*** DOCUMENT EXTRACT ***
Monitoring - Ant Media Server

Ant Media Server provides comprehensive monitoring capabilities to track system resources, streaming metrics, and overall health. This guide covers monitoring tools, metrics collection, and best practices.

System Resource Monitoring

REST API Endpoints

Access system resource information through the REST API:

# Get comprehensive system resource info
curl -X GET "http://localhost:5080/rest/v2/system-resources-info"

# Get server uptime and start time
curl -X GET "http://localhost:5080/rest/v2/server-time"

# Get GPU information
curl -X GET "http://localhost:5080/rest/v2/gpu-info"

# Get version information
curl -X GET "http://localhost:5080/rest/v2/version"

Key Metrics Available

The system resource endpoint provides detailed metrics: CPU Metrics

System CPU load percentage
Process CPU load percentage
Process CPU time
System load average (last minute)

Memory Metrics

JVM memory (max, total, free, in-use)
System memory (total, free, in-use)
Native memory usage
Swap space (total, free, in-use)
Available memory

Storage Metrics

Total disk space
Free disk space
Usable disk space
In-use disk space

GPU Metrics (if available)

GPU utilization percentage
GPU memory utilization
GPU memory total/free/used
Encoder/decoder utilization
Device name and index

Thread Metrics

Thread count
Peak thread count
Dead-locked threads
Thread dumps with detailed state

Streaming Metrics

Total live streams
Local WebRTC live streams
Local WebRTC viewers
Local HLS viewers
Local DASH viewers
Database average query time

Monitoring Configuration

Configure monitoring settings in conf/red5.properties:

# CPU measurement period in milliseconds (default: 1000)
*** End of DOCUMENT EXTRACT ***
*** EXTRACTED ENTRIES ***
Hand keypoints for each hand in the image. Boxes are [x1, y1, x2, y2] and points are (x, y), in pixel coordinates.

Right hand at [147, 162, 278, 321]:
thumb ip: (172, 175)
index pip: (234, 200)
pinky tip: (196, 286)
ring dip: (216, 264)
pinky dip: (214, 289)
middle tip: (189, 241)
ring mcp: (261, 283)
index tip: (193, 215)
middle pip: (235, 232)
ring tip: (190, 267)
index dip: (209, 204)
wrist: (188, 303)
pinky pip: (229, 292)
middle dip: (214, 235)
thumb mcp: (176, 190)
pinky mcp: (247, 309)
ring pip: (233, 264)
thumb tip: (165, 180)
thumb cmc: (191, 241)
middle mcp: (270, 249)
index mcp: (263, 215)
*** End of EXTRACTED ENTRIES ***
*** EXTRACTED ENTRIES ***
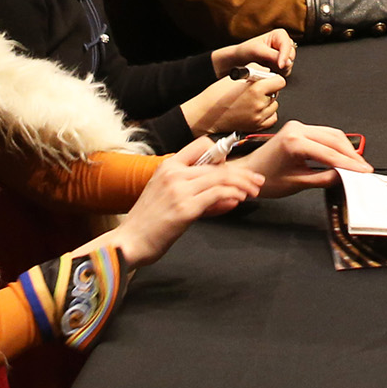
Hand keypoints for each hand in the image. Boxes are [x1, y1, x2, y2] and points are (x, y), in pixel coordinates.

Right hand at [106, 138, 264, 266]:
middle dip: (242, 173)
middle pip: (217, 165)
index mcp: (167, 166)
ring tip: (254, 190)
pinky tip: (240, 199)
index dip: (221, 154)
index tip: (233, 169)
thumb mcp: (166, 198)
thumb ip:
*** End of EXTRACTED ENTRIES ***
▶ [REQUIRED TASKS]
1. Please rewrite everything from "Key Metrics Available" down to "memory (total, free, in-use)" in the monitoring page, substituting "processor" for each "CPU".
2. Give every storage metric that the monitoring page lists.

▶ [ANSWERS]
1.
Key Metrics Available

The system resource endpoint provides detailed metrics: processor Metrics

System processor load percentage
Process processor load percentage
Process processor time
System load average (last minute)

Memory Metrics

JVM memory (max, total, free, in-use)
System memory (total, free, in-use)

2.
- Total disk space
- Free disk space
- Usable disk space
- In-use disk space